### PROBLEM
Reproduce the entries from their first line up to and including the line with "about the two of the most common cloud se". Leave out everything after it.
* * * * * * * * *
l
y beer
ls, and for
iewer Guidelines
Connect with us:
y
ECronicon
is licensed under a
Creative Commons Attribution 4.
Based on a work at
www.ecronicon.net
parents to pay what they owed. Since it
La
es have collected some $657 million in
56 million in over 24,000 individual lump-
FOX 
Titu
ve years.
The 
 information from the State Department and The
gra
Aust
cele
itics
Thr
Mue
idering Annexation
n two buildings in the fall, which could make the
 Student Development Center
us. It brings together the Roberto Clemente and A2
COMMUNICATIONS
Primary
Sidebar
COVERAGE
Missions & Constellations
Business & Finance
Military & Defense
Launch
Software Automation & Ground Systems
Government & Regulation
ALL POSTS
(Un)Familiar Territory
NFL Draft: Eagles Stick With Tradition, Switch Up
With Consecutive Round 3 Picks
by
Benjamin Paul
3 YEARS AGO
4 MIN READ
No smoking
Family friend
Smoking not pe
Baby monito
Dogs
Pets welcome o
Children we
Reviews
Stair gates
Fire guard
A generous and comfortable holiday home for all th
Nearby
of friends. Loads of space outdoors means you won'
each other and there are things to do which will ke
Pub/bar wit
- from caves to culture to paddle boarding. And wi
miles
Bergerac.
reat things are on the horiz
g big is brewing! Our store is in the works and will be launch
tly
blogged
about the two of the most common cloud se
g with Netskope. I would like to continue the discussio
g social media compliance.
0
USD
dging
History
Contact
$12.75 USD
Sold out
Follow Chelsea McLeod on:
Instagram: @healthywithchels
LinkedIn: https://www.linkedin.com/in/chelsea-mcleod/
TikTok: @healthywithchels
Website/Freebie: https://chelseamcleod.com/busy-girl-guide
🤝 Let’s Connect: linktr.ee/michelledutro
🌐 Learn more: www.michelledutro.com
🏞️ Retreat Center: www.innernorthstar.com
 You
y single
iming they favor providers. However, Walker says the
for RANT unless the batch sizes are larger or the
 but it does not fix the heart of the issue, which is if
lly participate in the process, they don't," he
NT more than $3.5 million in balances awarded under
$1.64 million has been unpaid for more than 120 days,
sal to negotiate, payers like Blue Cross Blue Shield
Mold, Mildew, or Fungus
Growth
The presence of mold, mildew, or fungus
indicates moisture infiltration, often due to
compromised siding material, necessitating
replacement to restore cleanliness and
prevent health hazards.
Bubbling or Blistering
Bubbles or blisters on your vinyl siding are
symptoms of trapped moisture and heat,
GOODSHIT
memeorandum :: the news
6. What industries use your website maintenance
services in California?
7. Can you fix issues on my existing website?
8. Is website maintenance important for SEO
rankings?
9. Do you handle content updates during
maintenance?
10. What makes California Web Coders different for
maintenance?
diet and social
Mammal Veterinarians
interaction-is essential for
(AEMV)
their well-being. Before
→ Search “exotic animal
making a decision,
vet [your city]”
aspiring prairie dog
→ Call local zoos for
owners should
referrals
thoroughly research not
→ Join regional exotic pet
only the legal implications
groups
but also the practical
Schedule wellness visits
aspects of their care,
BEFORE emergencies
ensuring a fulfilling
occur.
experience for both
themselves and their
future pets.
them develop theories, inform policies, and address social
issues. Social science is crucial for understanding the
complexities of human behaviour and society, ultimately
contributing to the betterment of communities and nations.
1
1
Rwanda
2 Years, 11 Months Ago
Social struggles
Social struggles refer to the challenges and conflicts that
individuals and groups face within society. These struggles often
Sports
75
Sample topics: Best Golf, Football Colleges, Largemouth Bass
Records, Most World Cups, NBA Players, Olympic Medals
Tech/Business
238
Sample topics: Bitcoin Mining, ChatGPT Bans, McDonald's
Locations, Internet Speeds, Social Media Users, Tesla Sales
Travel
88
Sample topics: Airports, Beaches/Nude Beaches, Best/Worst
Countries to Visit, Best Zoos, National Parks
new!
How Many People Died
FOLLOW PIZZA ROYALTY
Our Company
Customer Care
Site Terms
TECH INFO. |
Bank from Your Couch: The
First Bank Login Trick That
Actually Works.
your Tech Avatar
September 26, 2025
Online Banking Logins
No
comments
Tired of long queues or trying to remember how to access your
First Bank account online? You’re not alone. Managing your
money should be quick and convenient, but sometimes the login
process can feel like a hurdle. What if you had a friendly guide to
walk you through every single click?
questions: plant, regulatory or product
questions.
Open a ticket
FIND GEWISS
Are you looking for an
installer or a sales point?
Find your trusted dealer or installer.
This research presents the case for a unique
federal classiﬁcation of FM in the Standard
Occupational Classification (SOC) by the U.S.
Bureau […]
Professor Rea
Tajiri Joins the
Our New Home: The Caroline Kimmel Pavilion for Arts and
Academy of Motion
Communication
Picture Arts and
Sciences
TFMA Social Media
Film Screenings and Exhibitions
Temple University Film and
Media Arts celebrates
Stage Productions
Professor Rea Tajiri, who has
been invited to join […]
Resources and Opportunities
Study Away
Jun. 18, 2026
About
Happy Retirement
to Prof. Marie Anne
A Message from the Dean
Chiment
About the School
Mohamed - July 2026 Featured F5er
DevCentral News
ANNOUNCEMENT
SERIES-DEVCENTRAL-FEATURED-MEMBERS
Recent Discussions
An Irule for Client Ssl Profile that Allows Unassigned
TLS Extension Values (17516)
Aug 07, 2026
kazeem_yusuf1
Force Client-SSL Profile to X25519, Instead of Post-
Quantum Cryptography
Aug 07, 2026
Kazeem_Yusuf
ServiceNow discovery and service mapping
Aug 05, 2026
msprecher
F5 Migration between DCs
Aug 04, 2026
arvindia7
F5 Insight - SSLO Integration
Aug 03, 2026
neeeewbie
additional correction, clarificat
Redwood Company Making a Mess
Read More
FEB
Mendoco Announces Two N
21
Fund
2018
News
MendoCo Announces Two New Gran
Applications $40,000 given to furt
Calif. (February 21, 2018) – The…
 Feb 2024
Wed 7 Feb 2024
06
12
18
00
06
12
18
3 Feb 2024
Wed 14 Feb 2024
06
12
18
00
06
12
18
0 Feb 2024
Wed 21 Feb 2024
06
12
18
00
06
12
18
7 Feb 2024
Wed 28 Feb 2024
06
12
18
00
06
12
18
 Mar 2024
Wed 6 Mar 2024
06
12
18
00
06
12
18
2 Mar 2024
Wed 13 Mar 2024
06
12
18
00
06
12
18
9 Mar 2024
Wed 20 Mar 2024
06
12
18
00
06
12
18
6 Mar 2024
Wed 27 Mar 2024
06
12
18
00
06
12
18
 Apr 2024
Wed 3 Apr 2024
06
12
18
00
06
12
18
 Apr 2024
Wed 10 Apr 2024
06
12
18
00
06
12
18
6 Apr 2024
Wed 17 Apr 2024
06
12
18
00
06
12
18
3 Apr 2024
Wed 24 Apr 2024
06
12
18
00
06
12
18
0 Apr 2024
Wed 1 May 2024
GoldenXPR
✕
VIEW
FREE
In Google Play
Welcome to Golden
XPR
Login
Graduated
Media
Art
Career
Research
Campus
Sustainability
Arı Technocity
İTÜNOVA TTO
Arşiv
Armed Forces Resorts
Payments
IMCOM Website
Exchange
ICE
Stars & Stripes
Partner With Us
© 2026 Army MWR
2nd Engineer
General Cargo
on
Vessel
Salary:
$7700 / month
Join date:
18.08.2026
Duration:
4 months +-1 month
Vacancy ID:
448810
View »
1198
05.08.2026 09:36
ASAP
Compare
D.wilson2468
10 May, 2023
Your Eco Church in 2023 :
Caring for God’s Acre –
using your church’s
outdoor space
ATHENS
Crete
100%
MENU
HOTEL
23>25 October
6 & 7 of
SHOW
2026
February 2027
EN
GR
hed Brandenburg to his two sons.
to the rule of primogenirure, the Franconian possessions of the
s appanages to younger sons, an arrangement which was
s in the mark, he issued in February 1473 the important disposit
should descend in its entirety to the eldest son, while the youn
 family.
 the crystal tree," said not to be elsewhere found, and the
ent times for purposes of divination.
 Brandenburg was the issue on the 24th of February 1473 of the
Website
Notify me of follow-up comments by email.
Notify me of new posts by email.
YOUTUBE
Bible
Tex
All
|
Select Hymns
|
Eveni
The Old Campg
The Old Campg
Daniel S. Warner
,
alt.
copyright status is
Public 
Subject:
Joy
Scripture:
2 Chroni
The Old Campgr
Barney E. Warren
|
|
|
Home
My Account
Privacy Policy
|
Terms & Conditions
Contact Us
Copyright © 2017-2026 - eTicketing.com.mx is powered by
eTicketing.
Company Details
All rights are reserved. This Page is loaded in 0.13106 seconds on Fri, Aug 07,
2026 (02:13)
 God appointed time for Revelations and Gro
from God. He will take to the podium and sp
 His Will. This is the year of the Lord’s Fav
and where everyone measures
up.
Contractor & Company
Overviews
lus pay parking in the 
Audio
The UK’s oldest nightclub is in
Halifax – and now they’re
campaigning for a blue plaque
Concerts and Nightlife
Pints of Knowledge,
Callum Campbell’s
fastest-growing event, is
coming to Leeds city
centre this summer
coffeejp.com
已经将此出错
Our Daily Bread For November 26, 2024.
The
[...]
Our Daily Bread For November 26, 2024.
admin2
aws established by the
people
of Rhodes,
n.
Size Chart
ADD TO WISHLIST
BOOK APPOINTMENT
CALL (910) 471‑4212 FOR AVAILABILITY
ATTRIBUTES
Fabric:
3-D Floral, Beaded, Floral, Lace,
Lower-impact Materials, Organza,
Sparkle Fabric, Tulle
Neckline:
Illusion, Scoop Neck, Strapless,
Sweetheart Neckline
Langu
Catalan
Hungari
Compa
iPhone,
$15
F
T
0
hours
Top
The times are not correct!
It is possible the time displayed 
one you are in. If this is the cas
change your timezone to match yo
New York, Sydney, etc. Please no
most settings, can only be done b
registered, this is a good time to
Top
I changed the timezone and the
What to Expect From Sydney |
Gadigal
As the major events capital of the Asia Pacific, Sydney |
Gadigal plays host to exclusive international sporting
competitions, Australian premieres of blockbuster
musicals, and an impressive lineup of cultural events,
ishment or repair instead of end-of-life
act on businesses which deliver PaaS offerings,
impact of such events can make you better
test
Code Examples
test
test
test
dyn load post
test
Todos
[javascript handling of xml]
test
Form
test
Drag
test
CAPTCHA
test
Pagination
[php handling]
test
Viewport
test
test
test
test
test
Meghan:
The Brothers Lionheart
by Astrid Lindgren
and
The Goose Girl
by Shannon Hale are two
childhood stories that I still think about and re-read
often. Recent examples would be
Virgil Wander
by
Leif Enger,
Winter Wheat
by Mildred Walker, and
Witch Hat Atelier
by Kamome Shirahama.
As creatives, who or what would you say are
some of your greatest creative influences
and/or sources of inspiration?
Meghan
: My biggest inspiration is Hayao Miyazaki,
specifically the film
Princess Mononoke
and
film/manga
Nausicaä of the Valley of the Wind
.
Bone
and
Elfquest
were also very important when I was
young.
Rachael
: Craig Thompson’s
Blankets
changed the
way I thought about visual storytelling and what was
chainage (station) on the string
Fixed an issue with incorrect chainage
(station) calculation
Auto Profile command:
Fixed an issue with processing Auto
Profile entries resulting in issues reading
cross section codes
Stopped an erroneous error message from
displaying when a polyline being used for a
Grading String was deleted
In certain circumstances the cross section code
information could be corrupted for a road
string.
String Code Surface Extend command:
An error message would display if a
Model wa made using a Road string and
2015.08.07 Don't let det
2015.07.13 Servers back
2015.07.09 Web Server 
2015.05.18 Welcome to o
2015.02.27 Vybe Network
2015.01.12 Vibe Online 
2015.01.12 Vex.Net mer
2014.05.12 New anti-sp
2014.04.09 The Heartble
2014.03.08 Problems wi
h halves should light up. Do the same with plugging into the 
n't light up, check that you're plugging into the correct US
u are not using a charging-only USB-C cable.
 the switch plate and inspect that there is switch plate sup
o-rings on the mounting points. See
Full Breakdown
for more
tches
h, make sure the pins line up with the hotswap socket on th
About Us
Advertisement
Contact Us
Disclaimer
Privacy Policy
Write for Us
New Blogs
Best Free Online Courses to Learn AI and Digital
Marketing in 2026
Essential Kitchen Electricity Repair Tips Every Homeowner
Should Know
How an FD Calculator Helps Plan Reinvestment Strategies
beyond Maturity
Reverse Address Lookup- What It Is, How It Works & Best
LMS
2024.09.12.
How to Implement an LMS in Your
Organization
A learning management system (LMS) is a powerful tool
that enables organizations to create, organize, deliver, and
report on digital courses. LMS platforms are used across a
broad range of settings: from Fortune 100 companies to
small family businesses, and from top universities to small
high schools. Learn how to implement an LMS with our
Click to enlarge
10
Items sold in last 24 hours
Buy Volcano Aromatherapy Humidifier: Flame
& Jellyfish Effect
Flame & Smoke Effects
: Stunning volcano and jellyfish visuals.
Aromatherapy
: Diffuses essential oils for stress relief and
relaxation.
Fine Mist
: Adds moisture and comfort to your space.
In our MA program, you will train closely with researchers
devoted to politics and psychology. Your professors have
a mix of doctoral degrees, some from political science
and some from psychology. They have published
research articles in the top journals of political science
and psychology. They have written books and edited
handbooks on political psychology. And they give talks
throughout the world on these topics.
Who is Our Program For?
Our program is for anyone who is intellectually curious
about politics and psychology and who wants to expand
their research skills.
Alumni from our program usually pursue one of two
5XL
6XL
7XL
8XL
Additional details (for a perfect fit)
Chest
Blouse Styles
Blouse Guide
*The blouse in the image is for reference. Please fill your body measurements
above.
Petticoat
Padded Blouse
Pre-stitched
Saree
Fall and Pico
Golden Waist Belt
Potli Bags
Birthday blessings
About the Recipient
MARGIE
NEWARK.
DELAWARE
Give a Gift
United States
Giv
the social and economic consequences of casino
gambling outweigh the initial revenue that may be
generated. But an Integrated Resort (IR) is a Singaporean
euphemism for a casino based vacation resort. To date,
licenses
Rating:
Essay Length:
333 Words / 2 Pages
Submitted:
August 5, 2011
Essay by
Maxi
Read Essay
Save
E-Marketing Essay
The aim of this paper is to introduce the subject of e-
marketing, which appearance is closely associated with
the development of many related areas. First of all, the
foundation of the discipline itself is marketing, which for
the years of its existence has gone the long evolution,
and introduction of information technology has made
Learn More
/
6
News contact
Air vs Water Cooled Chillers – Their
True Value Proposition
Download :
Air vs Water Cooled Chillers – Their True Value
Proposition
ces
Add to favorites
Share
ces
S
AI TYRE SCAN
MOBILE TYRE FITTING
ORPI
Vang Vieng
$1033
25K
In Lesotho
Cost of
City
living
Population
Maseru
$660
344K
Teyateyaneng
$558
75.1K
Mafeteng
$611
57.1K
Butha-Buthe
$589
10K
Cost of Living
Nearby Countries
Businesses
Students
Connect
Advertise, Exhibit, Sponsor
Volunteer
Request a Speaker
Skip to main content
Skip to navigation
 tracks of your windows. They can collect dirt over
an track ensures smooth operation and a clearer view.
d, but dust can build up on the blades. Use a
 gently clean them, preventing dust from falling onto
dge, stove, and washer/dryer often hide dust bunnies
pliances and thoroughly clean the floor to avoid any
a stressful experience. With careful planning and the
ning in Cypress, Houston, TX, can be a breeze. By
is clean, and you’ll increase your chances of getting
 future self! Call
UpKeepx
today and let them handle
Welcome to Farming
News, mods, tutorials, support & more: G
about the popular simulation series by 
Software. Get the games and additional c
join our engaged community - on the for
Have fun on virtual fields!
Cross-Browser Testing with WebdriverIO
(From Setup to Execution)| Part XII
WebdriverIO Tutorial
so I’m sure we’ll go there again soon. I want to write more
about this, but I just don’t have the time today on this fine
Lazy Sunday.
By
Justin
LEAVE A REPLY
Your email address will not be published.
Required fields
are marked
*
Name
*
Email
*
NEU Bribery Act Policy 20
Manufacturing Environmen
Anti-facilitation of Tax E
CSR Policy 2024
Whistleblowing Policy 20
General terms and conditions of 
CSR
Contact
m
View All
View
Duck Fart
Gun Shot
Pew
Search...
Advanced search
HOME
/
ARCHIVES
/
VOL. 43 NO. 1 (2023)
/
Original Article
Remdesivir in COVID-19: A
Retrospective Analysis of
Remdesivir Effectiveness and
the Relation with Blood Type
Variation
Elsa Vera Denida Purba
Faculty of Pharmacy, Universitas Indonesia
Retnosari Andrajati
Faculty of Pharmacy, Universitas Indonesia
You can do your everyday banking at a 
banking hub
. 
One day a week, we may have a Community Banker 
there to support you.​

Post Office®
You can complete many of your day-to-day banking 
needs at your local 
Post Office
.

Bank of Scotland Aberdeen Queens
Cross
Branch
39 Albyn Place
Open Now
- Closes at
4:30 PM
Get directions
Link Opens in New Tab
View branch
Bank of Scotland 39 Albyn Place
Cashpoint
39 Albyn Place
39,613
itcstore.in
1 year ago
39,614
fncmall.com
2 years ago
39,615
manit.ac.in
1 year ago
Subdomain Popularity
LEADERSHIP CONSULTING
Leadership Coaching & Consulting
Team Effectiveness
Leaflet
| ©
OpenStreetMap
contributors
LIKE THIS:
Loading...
* * * * * * * * *
### SOLUTION
l
y beer
ls, and for
iewer Guidelines
Connect with us:
y
ECronicon
is licensed under a
Creative Commons Attribution 4.
Based on a work at
www.ecronicon.net
parents to pay what they owed. Since it
La
es have collected some $657 million in
56 million in over 24,000 individual lump-
FOX 
Titu
ve years.
The 
 information from the State Department and The
gra
Aust
cele
itics
Thr
Mue
idering Annexation
n two buildings in the fall, which could make the
 Student Development Center
us. It brings together the Roberto Clemente and A2
COMMUNICATIONS
Primary
Sidebar
COVERAGE
Missions & Constellations
Business & Finance
Military & Defense
Launch
Software Automation & Ground Systems
Government & Regulation
ALL POSTS
(Un)Familiar Territory
NFL Draft: Eagles Stick With Tradition, Switch Up
With Consecutive Round 3 Picks
by
Benjamin Paul
3 YEARS AGO
4 MIN READ
No smoking
Family friend
Smoking not pe
Baby monito
Dogs
Pets welcome o
Children we
Reviews
Stair gates
Fire guard
A generous and comfortable holiday home for all th
Nearby
of friends. Loads of space outdoors means you won'
each other and there are things to do which will ke
Pub/bar wit
- from caves to culture to paddle boarding. And wi
miles
Bergerac.
reat things are on the horiz
g big is brewing! Our store is in the works and will be launch
tly
blogged
about the two of the most common cloud se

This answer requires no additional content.